§ **Your goal**:
Pick out each line in the rows below that contains the word "Android", and copy those lines.

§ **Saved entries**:
________________________________________

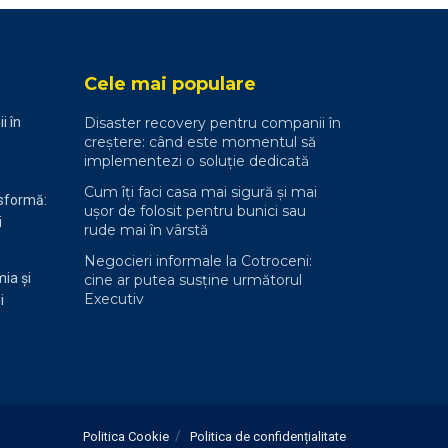
Cele mai populare
i în
Disaster recovery pentru companii în
creștere: când este momentul să
implementezi o soluție dedicată
Cum îți faci casa mai sigură și mai
nsformă:
ușor de folosit pentru bunici sau
i
rude mai în vârstă
Negocieri informale la Cotroceni:
ia și
cine ar putea susține următorul
Executiv
i
Politica Cookie
Politica de confidențialitate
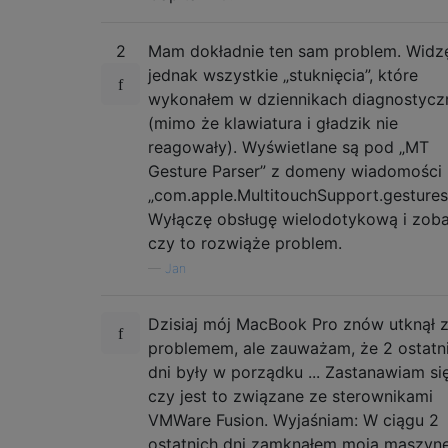
2
Mam dokładnie ten sam problem. Widz
jednak wszystkie „stuknięcia”, które
wykonałem w dziennikach diagnostycz
(mimo że klawiatura i gładzik nie
reagowały). Wyświetlane są pod „MT
Gesture Parser” z domeny wiadomości
„com.apple.MultitouchSupport.gesturest
Wyłączę obsługę wielodotykową i zoba
czy to rozwiąże problem.
—
Jan
Dzisiaj mój MacBook Pro znów utknął 
problemem, ale zauważam, że 2 ostatn
dni były w porządku ... Zastanawiam się
czy jest to związane ze sterownikami
VMWare Fusion. Wyjaśniam: W ciągu 2
ostatnich dni zamknąłem moją maszyn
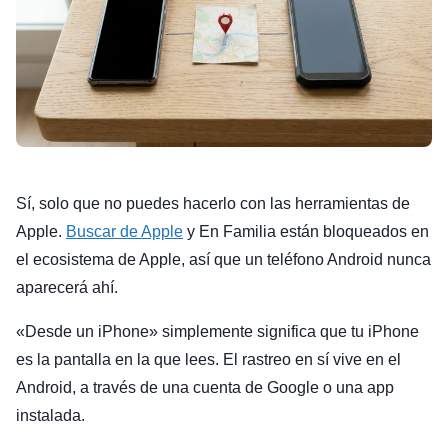
Sí, solo que no puedes hacerlo con las herramientas de
Apple.
Buscar de Apple
y En Familia están bloqueados en
el ecosistema de Apple, así que un teléfono Android nunca
aparecerá ahí.
«Desde un iPhone» simplemente significa que tu iPhone
es la pantalla en la que lees. El rastreo en sí vive en el
Android, a través de una cuenta de Google o una app
instalada.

________________________________________

§ **Solution below**:
el ecosistema de Apple, así que un teléfono Android nunca
Android, a través de una cuenta de Google o una app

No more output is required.